-- Exercise data follows --
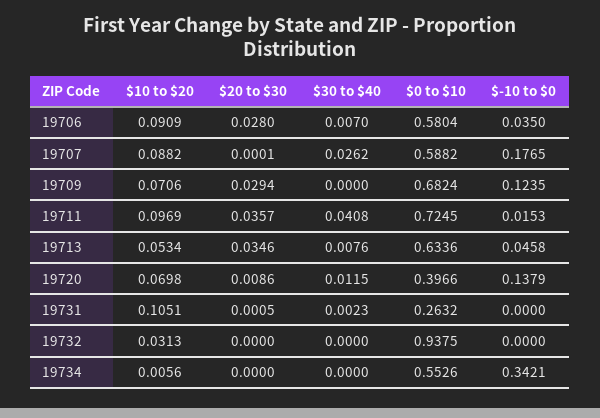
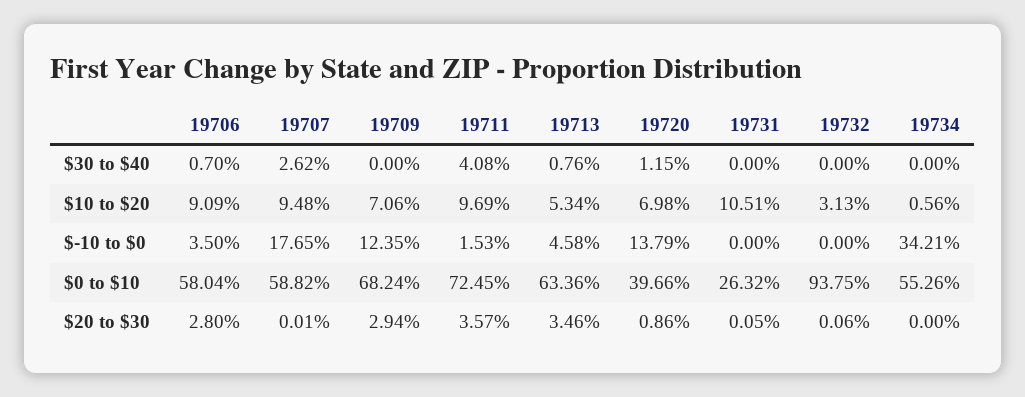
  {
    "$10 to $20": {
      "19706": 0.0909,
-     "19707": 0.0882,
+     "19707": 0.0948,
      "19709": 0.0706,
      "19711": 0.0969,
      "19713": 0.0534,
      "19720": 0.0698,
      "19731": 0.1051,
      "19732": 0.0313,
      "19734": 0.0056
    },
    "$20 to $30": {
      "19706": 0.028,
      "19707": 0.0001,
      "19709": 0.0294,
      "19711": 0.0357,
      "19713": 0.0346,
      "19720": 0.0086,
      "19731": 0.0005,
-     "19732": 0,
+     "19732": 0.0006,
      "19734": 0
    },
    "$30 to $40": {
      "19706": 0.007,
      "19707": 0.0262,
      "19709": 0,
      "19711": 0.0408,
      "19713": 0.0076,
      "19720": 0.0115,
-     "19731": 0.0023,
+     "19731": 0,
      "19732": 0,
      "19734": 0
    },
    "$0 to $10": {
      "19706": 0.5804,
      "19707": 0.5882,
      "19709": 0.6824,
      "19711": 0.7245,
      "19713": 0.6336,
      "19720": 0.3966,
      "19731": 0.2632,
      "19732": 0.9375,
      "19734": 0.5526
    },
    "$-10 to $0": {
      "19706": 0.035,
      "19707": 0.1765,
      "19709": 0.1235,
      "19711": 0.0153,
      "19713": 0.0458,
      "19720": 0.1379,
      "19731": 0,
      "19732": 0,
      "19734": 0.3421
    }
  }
-- Exercise data concluded --
-- Exercise data follows --
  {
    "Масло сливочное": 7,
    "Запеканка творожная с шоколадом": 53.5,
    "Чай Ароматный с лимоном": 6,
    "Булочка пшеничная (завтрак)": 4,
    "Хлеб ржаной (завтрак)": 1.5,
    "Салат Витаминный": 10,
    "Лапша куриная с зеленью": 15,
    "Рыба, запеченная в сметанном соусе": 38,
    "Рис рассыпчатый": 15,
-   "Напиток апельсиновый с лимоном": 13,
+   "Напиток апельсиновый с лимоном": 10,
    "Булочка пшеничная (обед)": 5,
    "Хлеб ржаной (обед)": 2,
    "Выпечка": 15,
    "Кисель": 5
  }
-- Exercise data concluded --
▶ **What you are asked to do**
Lines of the data above that include the string "Хлеб" must each be copied.

▶ **The answer**
    "Хлеб ржаной (завтрак)": 1.5,
    "Хлеб ржаной (обед)": 2,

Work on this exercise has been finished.